Charles Oliver Wellington
- Name: Charles Oliver Wellington
- Title: Namesake of the Village of Wellington.
Charles Oliver Wellington (1886-1959), a Harvard-educated accountant from Massachusetts, acquired 18,000 acres of swampland in the 1950s through his local agent, Arthur William “Bink” Glisson (1914-2000). Wellington named the property, located south of State Road 80 (now Southern Boulevard) and west of U.S. 441, the “Flying Cow Ranch”; “Flying” because Wellington was an aviator, and “C.O.W.” for his initials. Flying Cow Road was once a landing strip for Wellington’s planes.
The U.S. Army Corps of Engineers built the L-40 levee south of Wellington’s property in 1952-53, protecting it from the floodwaters of the Everglades. The State of Florida then created the Acme Drainage District to manage the infrastructure of Wellington’s property to allow farming. Glisson supervised the ranch as well as the district, which Wellington chaired until his death; he was succeeded by his son, Roger Wellington, a Harvard-educated accountant like his father. The Wellingtons sold Glisson about 1,200 acres at $300 per acre, giving him ten years to pay; Glisson resold it within months at $1,000 per acre.
During the 1960s, parts of the Flying C.O.W. Ranch were sold or leased to farmers. At one point there were 2,000 acres devoted to strawberry plants and claims that it was the world’s largest strawberry patch.
Roger Wellington left his accounting practice in 1970 and stayed involved with the family property until 1984. Wellington sold 7,200 acres of the ranch to Fort Lauderdale developer Jim Nall as the Investment Corporation of Florida (ICOF) in 1972, reserving the right to approve the plans. ICOF added land owned by the Steazzula and Pierson families, and received unanimous approval from the Palm Beach County Board of Commissioners for the Acme Drainage District as its first planned unit development (PUD). In 1975 the district expanded into the Acme Improvement District and added parks and recreation to its responsibilities.

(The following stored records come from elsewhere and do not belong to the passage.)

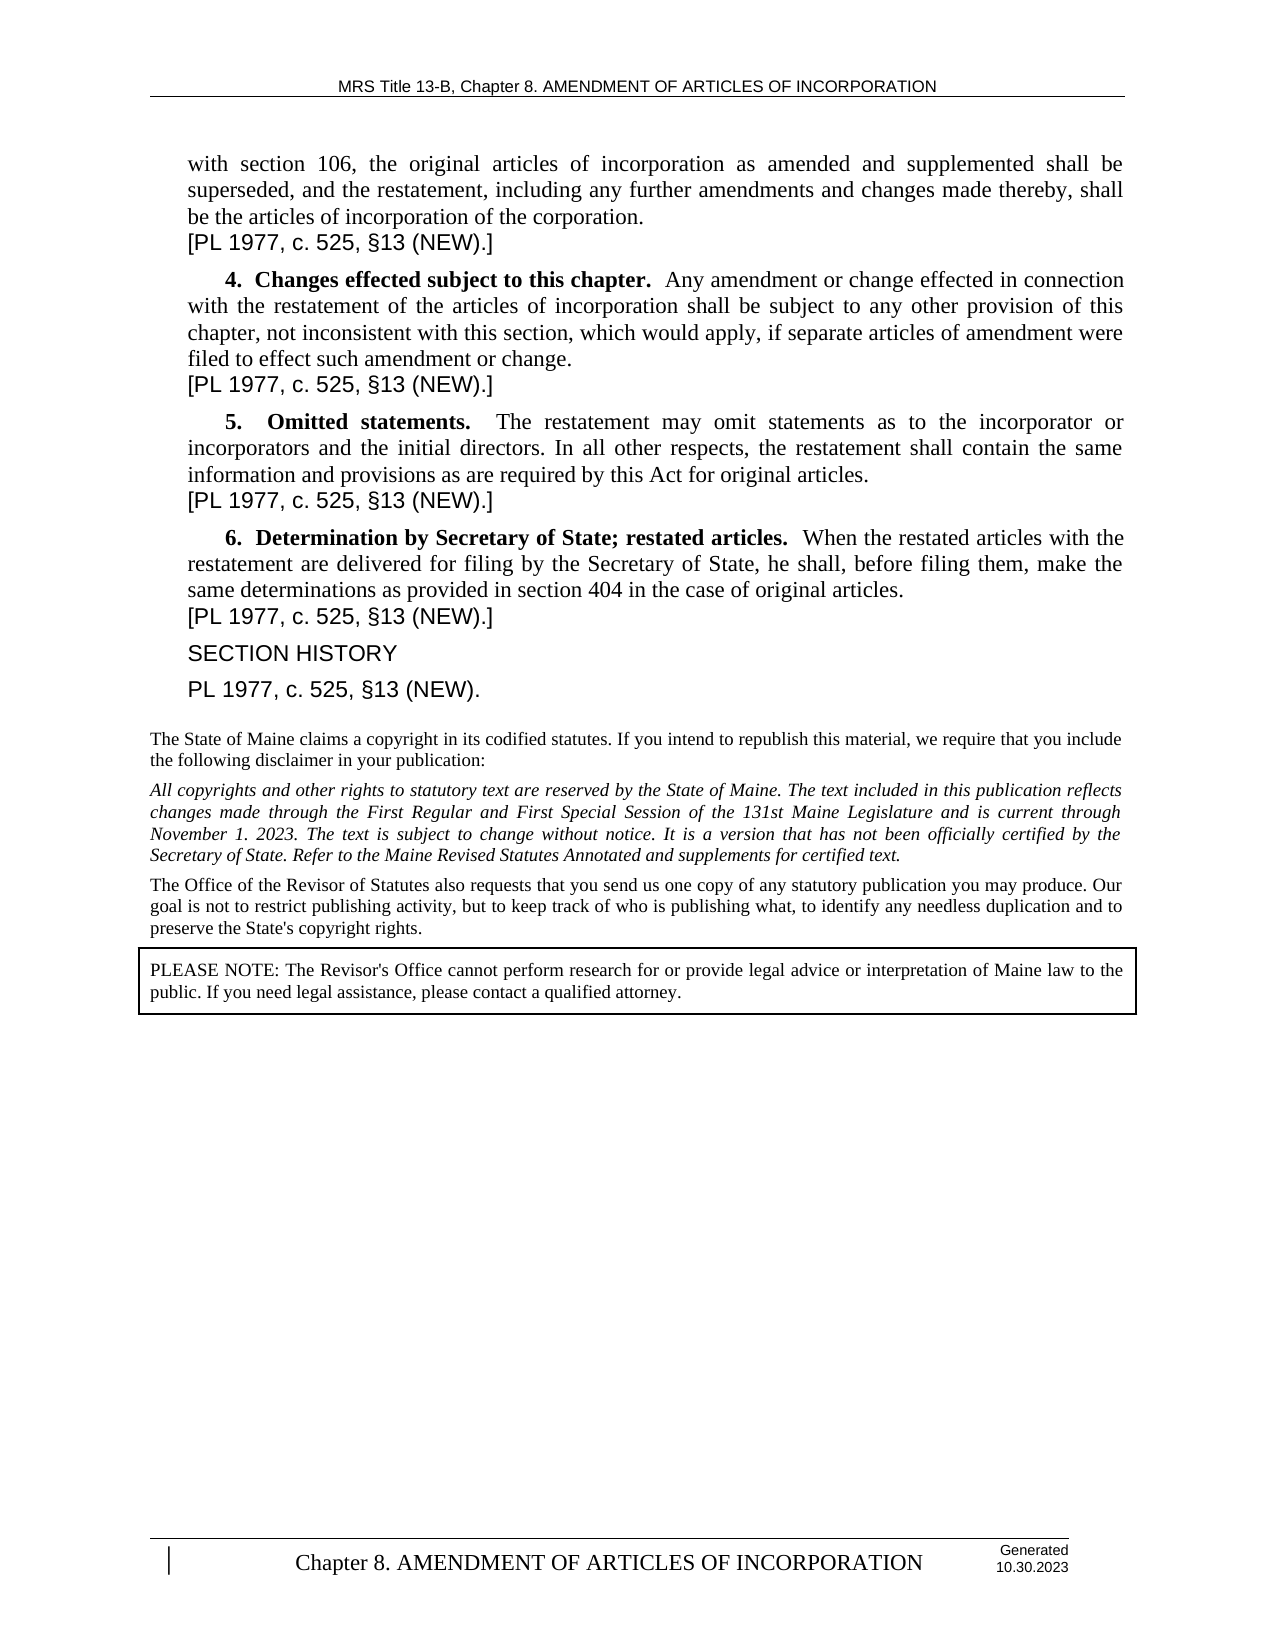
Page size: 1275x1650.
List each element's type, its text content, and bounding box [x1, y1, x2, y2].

text [PL 1977, c. 525, §13 (NEW).] [187, 487, 1125, 513]
text 5. Omitted statements. The restatement may omit statements as to the incorporator or incorporators and the initial directors. In all other respects, the restatement shall contain the same information and provisions as are required by this Act for original articles. [187, 408, 1125, 487]
text All copyrights and other rights to statutory text are reserved by the State of Maine. The text included in this publication reflects changes made through the First Regular and First Special Session of the 131st Maine Legislature and is current through November 1. 2023 . The text is subject to change without notice. It is a version that has not been officially certified by the Secretary of State. Refer to the Maine Revised Statutes Annotated and supplements for certified text. [150, 779, 1125, 866]
text [PL 1977, c. 525, §13 (NEW).] [187, 229, 1125, 255]
text 4. Changes effected subject to this chapter. Any amendment or change effected in connection with the restatement of the articles of incorporation shall be subject to any other provision of this chapter, not inconsistent with this section, which would apply, if separate articles of amendment were filed to effect such amendment or change. [187, 266, 1125, 371]
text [187, 150, 1125, 229]
text The State of Maine claims a copyright in its codified statutes. If you intend to republish this material, we require that you include the following disclaimer in your publication: [150, 728, 1125, 771]
text SECTION HISTORY [187, 640, 1125, 666]
text [PL 1977, c. 525, §13 (NEW).] [187, 371, 1125, 398]
text 6. Determination by Secretary of State; restated articles. When the restated articles with the restatement are delivered for filing by the Secretary of State, he shall, before filing them, make the same determinations as provided in section 404 in the case of original articles. [187, 524, 1125, 603]
text PL 1977, c. 525, §13 (NEW). [187, 676, 1125, 703]
text [PL 1977, c. 525, §13 (NEW).] [187, 603, 1125, 629]
text PLEASE NOTE: The Revisor's Office cannot perform research for or provide legal advice or interpretation of Maine law to the public. If you need legal assistance, please contact a qualified attorney. [140, 949, 1135, 1013]
text The Office of the Revisor of Statutes also requests that you send us one copy of any statutory publication you may produce. Our goal is not to restrict publishing activity, but to keep track of who is publishing what, to identify any needless duplication and to preserve the State's copyright rights. [150, 874, 1125, 938]
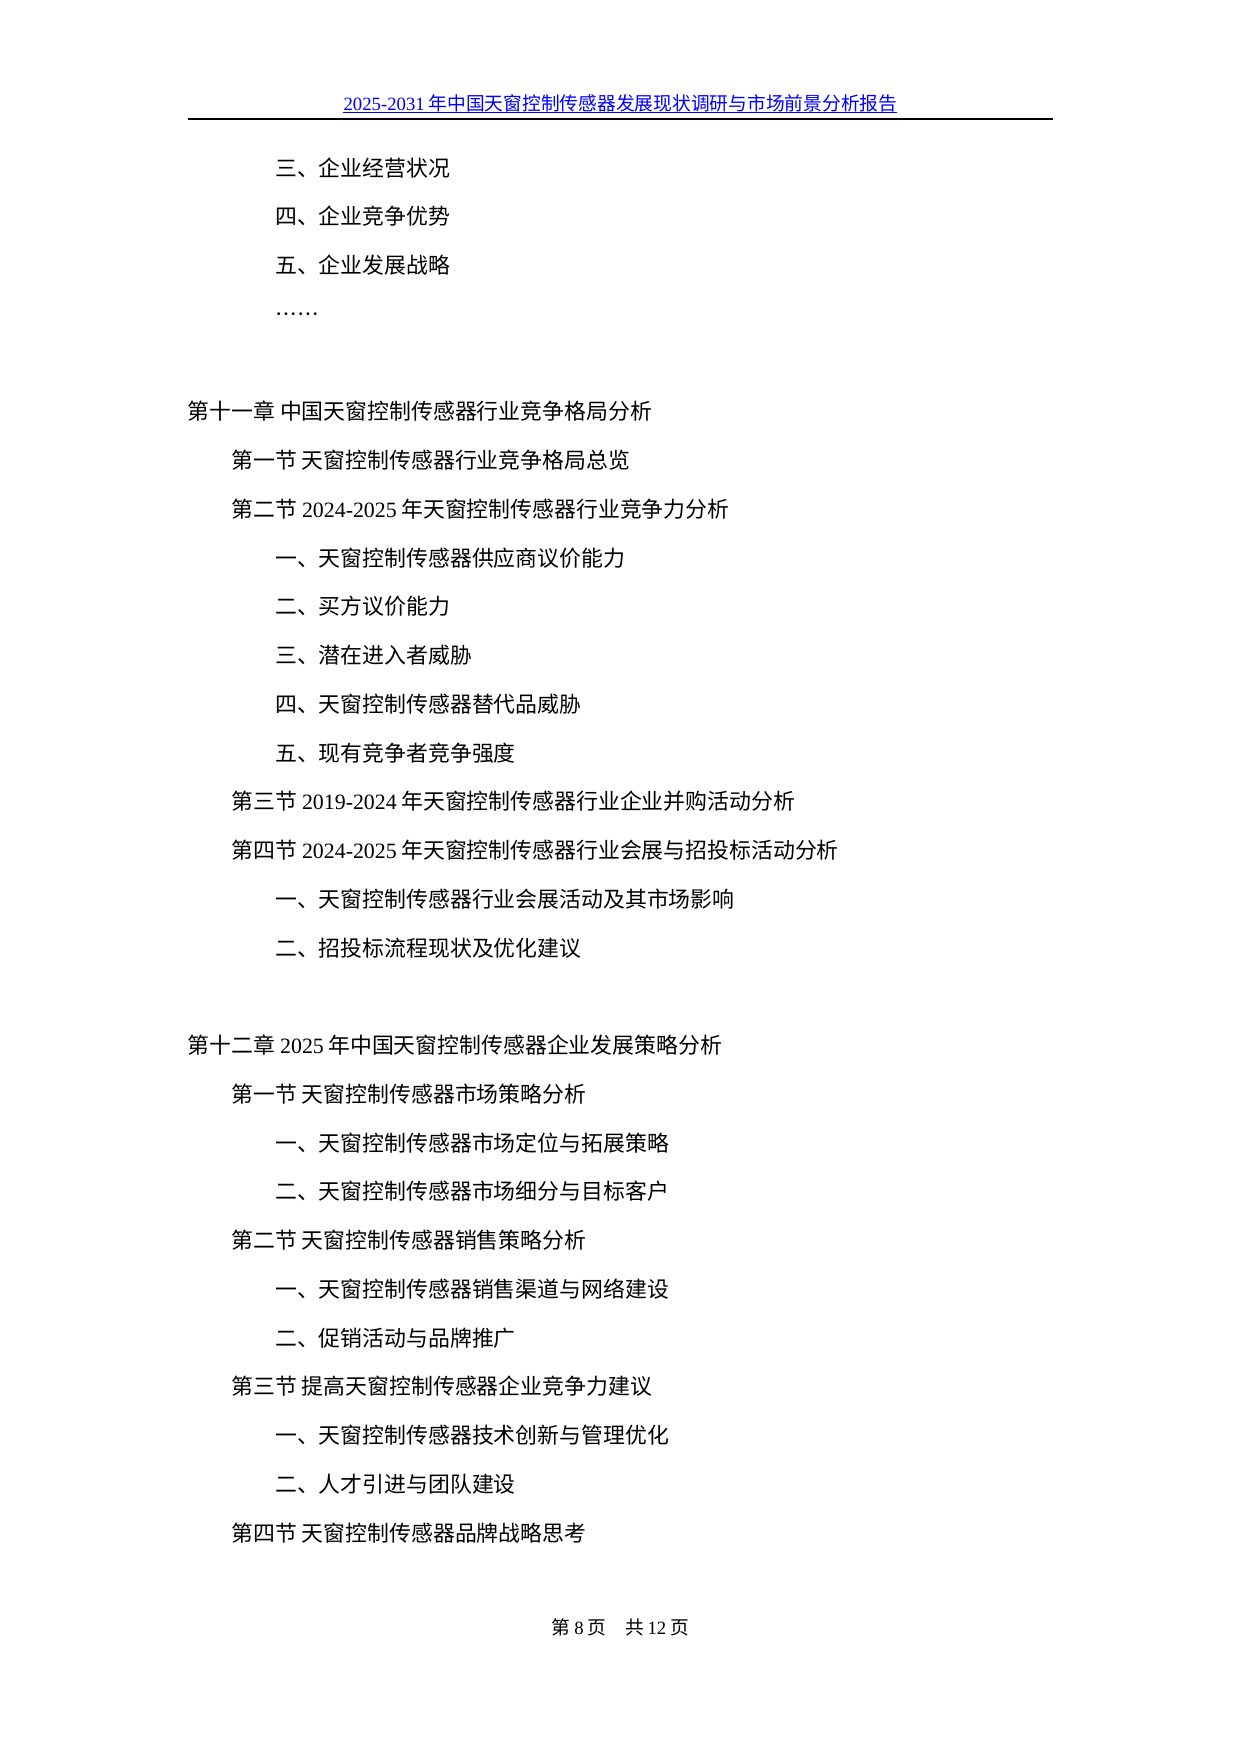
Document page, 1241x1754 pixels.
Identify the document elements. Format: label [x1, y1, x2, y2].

text [187, 150, 1053, 1548]
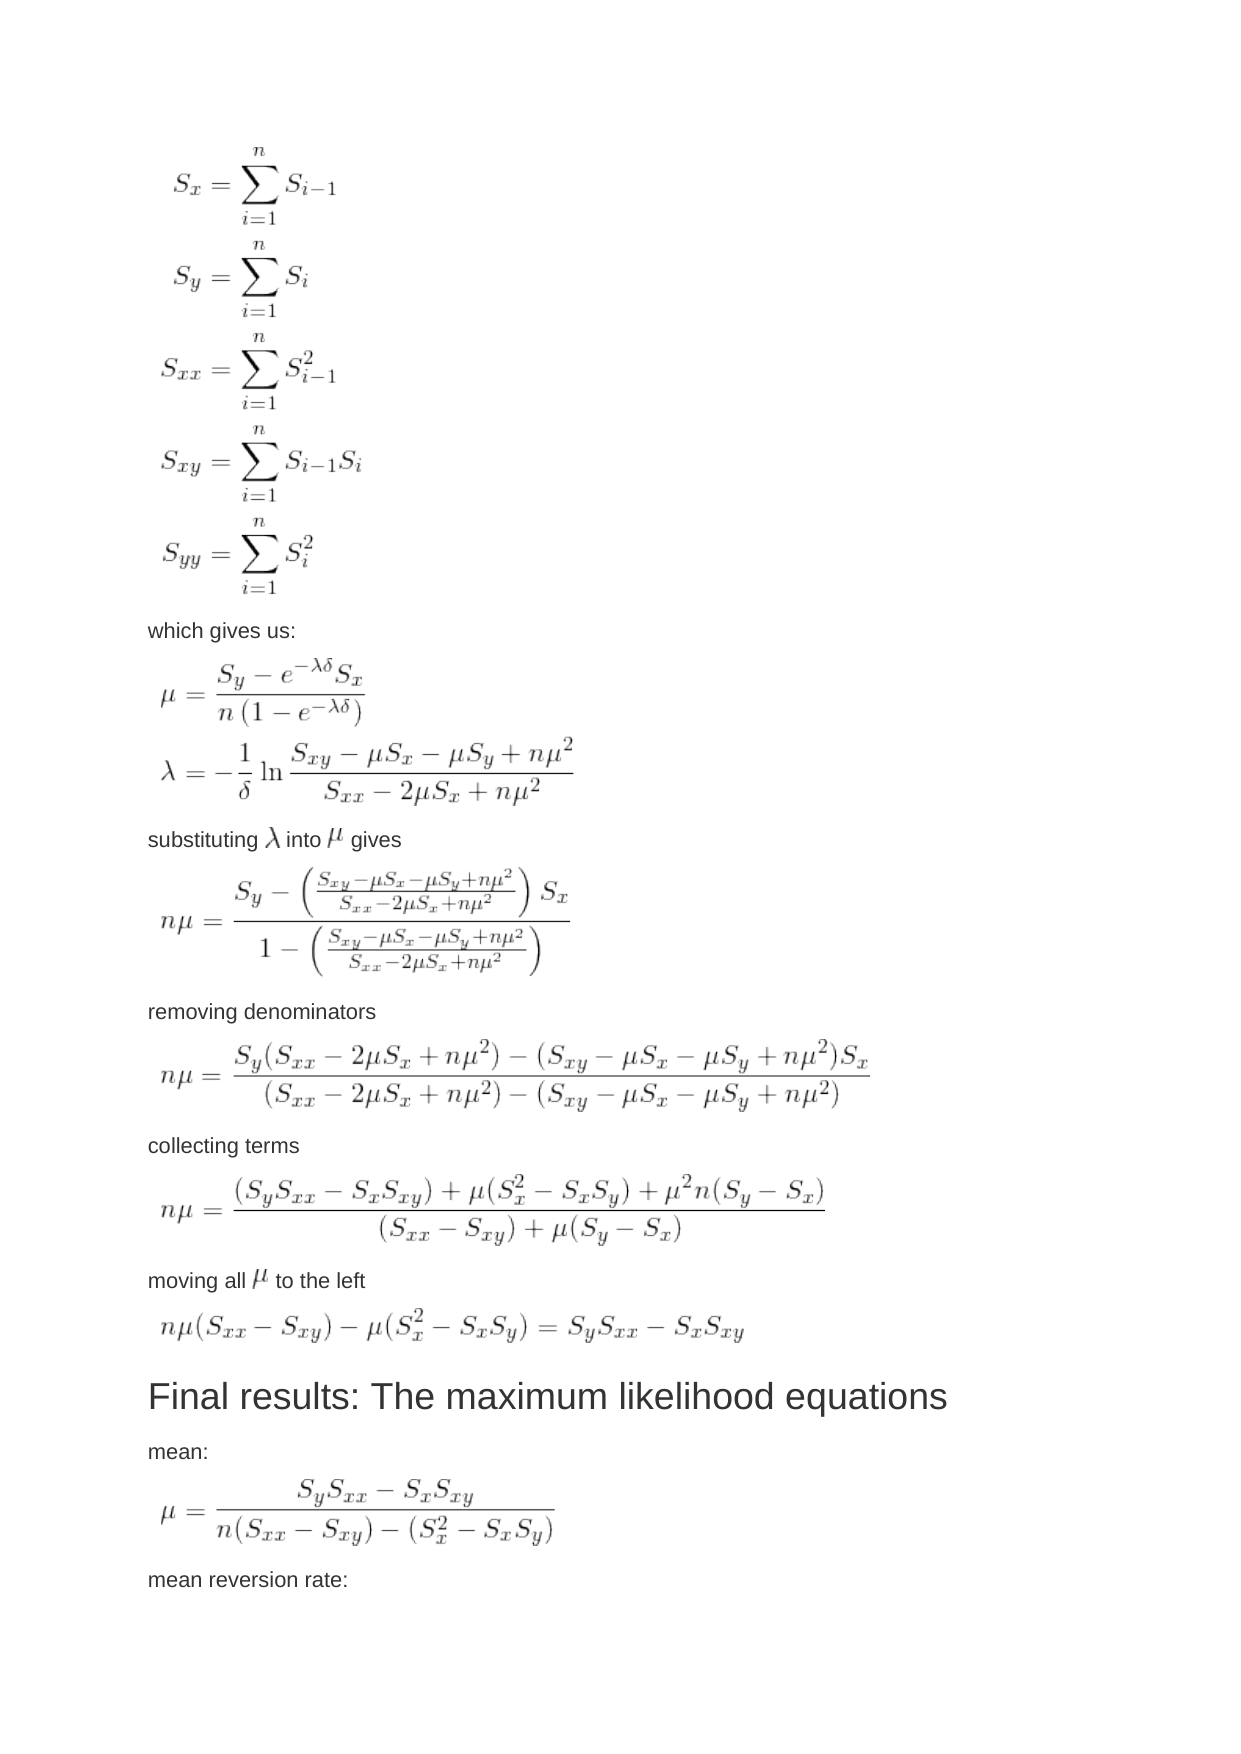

Alcoa Florida, Inc. joined ICOF and developed 150-acre Lake Wellington, a golf course, the Wellington Club, and some of the first residential neighborhoods before Gould Florida Inc. took over the project in the late 1970s. Gould soon added Palm Beach Polo and Country Club and the Aero Club, an aviation-themed community. Gould’s holdings were bought in 1985 by Corepoint Corporation, a group of land planners and engineers who continued to develop the Flying C.O.W. Ranch until December 31, 1995, when the Acme Improvement District incorporated as the Village of Wellington.